Carroway dismissed that notion with a wave of his hand. "Theoretical trickery; an optical illusion."
"No, it's quite real. A particle whose speed exceeds that of the phase velocity of light experiences a Doppler shift similar to that of an aircraft traveling faster than the speed of sound, only instead of producing a sonic boom it gives off a burst of light. This is known as Cerenkov radiation, and it is an observable phenomenon."
Carroway looked chagrined but not yet convinced. "All right, but this phase velocity sounds like it's a special case. According to relativity, no particle can go faster than light because of the mass increase barrier."
"You are partly correct," Jeremiah said. "Special relativity states that as a particle gains energy, it gains mass as well as speed, but the mass increases faster, until the particle would have infinite mass at the speed of light. Since infinite mass requires infinite energy, which is impossible, no tardyon can ever become a luxon. However, this does not preclude the existence of particles that are always superluminal. In fact, tachyons were first predicted around the turn of the century, from Maxwell's electromagnetic theory. They are otherwise identical to tardyons, but they lose speed as they gain energy and mass, so they would need infinite mass to slow down to luminal velocity. Relativistic mass is just as much a barrier for tachyons as it is for tardyons, so special relativity is not violated. It does make sound theoretical and philosophical sense when you think about it. The principle of symmetry demands that if there are tardyons and luxons, there must be tachyons as well."
"But how is it possible for a particle to slow down instead of speed up as it gets more energy?"
"Tachyons have an imag
inary rest mass; that is, the squares of their masses are negative numbers.
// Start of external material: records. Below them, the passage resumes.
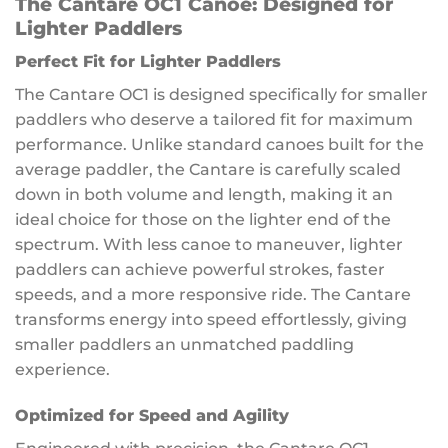
The Cantare OC1 Canoe: Designed for
Lighter Paddlers
Perfect Fit for Lighter Paddlers
The Cantare OC1 is designed specifically for smaller
paddlers who deserve a tailored fit for maximum
performance. Unlike standard canoes built for the
average paddler, the Cantare is carefully scaled
down in both volume and length, making it an
ideal choice for those on the lighter end of the
spectrum. With less canoe to maneuver, lighter
paddlers can achieve powerful strokes, faster
speeds, and a more responsive ride. The Cantare
transforms energy into speed effortlessly, giving
smaller paddlers an unmatched paddling
experience.
Optimized for Speed and Agility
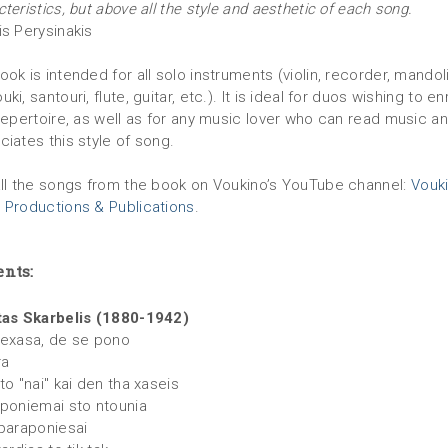
teristics, but above all the style and aesthetic of each song.
is Perysinakis
ok is intended for all solo instruments (violin, recorder, mandoli
ki, santouri, flute, guitar, etc.). It is ideal for duos wishing to en
 repertoire, as well as for any music lover who can read music a
ciates this style of song.
all the songs from the book on Voukino’s YouTube channel:
Vouk
 Productions & Publications
.
ents:
tas Skarbelis (1880-1942)
xexasa, de se pono
ra
to "nai" kai den tha xaseis
aponiemai sto ntounia
 paraponiesai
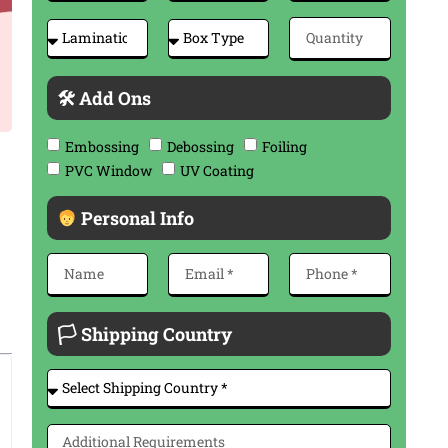
🛠 Add Ons
Embossing
Debossing
Foiling
PVC Window
UV Coating
Personal Info
🏳 Shipping Country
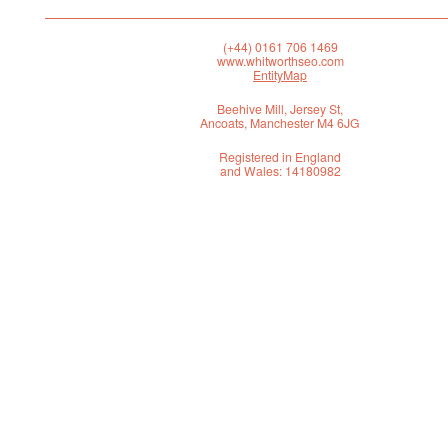
(+44) 0161 706 1469
www.whitworthseo.com
EntityMap
Beehive Mill, Jersey St,
Ancoats, Manchester M4 6JG
Registered in England
and Wales: 14180982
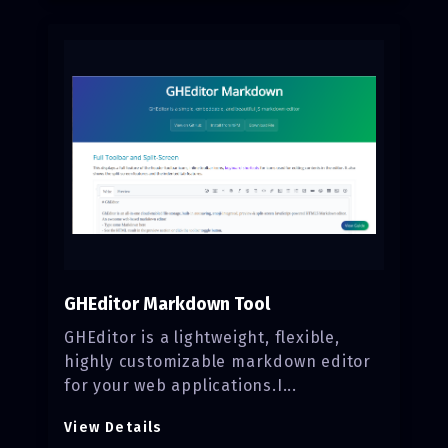
GHEditor Markdown Tool
GHEditor is a lightweight, flexible,
highly customizable markdown editor
for your web applications.I...
View Details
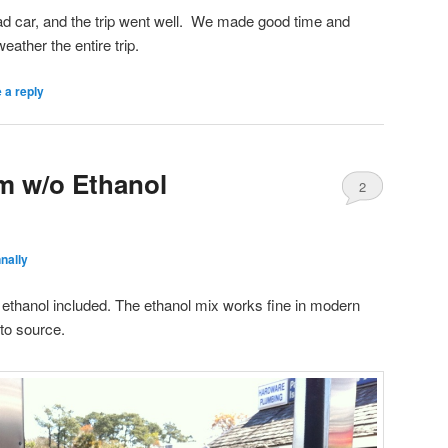
oad car, and the trip went well. We made good time and
eather the entire trip.
 a reply
m w/o Ethanol
2
nally
thanol included. The ethanol mix works fine in modern
 to source.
Again, though, this makes sense in light of symmetry: tardyons have real rest mass and luxons have zero rest mass, so there should be a particle that has an imaginary rest mass."
"Oh, please, now you're being absurd."
"No, not really," Kathleen said. "What is the square root of negative four?"
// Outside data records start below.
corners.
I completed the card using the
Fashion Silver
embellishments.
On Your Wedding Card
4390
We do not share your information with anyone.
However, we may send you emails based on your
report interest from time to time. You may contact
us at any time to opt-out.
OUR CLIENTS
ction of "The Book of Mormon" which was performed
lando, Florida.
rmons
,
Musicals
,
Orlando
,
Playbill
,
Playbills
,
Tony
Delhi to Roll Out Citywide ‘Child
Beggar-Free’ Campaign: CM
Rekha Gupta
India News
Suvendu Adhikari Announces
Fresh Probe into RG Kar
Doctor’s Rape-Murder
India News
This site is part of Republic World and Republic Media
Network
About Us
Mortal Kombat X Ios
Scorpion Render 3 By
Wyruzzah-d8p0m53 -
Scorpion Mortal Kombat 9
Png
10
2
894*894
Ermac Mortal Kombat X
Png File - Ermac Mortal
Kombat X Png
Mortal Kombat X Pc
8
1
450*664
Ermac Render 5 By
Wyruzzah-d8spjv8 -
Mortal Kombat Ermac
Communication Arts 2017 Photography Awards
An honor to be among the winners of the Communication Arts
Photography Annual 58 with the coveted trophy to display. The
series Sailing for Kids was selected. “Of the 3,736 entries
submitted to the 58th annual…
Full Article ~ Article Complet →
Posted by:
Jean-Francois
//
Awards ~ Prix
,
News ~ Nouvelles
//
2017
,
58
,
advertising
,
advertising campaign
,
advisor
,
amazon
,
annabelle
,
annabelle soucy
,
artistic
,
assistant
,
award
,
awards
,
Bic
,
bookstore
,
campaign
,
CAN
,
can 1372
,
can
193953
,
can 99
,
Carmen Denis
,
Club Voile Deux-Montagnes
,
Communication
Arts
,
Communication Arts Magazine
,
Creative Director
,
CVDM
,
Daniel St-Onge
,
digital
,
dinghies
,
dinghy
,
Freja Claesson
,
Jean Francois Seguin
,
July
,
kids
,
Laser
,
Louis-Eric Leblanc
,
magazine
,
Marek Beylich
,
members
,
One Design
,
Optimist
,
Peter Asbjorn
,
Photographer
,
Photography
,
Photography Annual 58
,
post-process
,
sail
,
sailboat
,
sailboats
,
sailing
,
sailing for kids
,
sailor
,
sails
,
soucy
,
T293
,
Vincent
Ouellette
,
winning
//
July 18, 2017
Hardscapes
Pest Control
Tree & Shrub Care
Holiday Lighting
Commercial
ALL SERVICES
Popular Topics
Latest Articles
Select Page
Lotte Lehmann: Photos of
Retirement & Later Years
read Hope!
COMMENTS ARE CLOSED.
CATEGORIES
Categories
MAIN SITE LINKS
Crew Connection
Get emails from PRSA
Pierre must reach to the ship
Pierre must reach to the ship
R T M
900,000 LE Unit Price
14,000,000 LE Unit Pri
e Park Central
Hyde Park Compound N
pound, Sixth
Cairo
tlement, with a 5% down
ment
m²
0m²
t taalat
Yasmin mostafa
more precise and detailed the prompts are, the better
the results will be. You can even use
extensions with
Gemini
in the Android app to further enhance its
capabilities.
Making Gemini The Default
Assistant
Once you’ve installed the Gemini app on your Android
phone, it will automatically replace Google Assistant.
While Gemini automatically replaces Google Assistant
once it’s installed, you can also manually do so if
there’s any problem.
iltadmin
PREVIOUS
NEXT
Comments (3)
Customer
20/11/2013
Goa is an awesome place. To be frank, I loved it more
"There is no answer, because no one knows what the square root of negative one is."
"No one knows the value of the square root of negative one, but mathematicians have created a solution; it's called 'i', short for 'imaginary'. The square root of negative four is 2i."
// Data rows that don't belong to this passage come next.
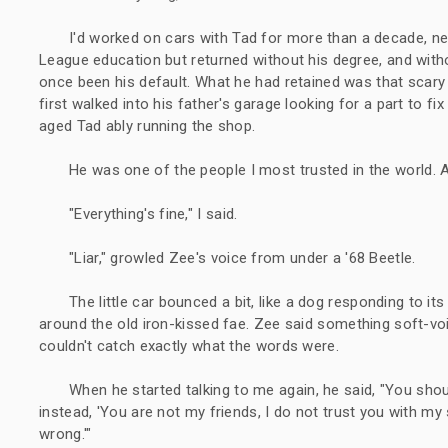
I'd worked on cars with Tad for more than a decade, nearl
League education but returned without his degree, and with
once been his default. What he had retained was that scar
first walked into his father's garage looking for a part to f
aged Tad ably running the shop.
He was one of the people I most trusted in the world. And
"Everything's fine," I said.
"Liar," growled Zee's voice from under a '68 Beetle.
The little car bounced a bit, like a dog responding to 
around the old iron-kissed fae. Zee said something soft-vo
couldn't catch exactly what the words were.
When he started talking to me again, he said, "You shoul
instead, 'You are not my friends, I do not trust you with my s
wrong.'"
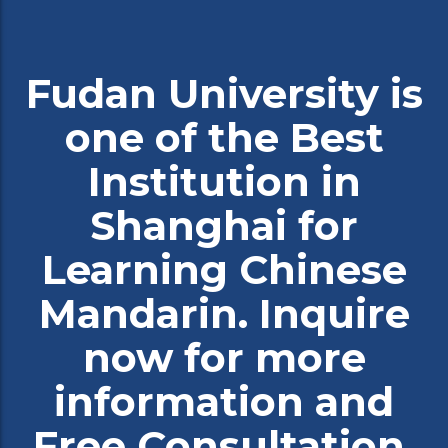
Fudan University is
one of the Best
Institution in
Shanghai for
Learning Chinese
Mandarin. Inquire
now for more
information and
Free Consultation.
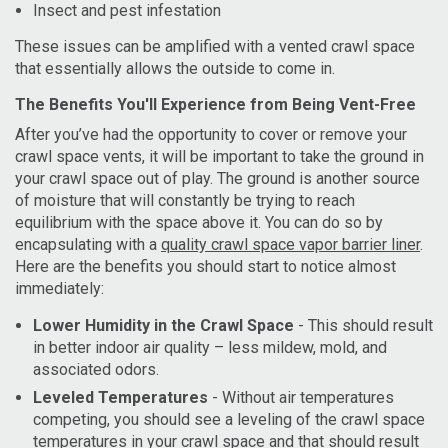
Insect and pest infestation
These issues can be amplified with a vented crawl space
that essentially allows the outside to come in.
The Benefits You'll Experience from Being Vent-Free
After you’ve had the opportunity to cover or remove your
crawl space vents, it will be important to take the ground in
your crawl space out of play. The ground is another source
of moisture that will constantly be trying to reach
equilibrium with the space above it. You can do so by
encapsulating with a
quality crawl space vapor barrier liner
.
Here are the benefits you should start to notice almost
immediately:
Lower Humidity in the Crawl Space
- This should result
in better indoor air quality – less mildew, mold, and
associated odors.
Leveled Temperatures
- Without air temperatures
competing, you should see a leveling of the crawl space
temperatures in your crawl space and that should result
"But such a number has no meaning."
"Not in ordinary arithmetic, no," Jeremiah said, "but it becomes both necessary and meaningful when doing any form of higher math, including algebra. In any event, a tachyon's rest mass cannot be measured because it can never be brought to full rest; therefore it is experimentally meaningless and does not need to be a real number. However, a tachyon's energy content and momentum are represented by real numbers, so these quantities are measurable and therefore meaningful. The point is, having an imaginary mass means that a tachyon acts oppositely from a tardyon. Whereas a tardyon slows down as it looses energy, a tachyon speeds up; a tardyon with zero energy is at rest, while a tachyon with zero energy is at infinite speed. Such a tachyon is said to be 'transcendent'."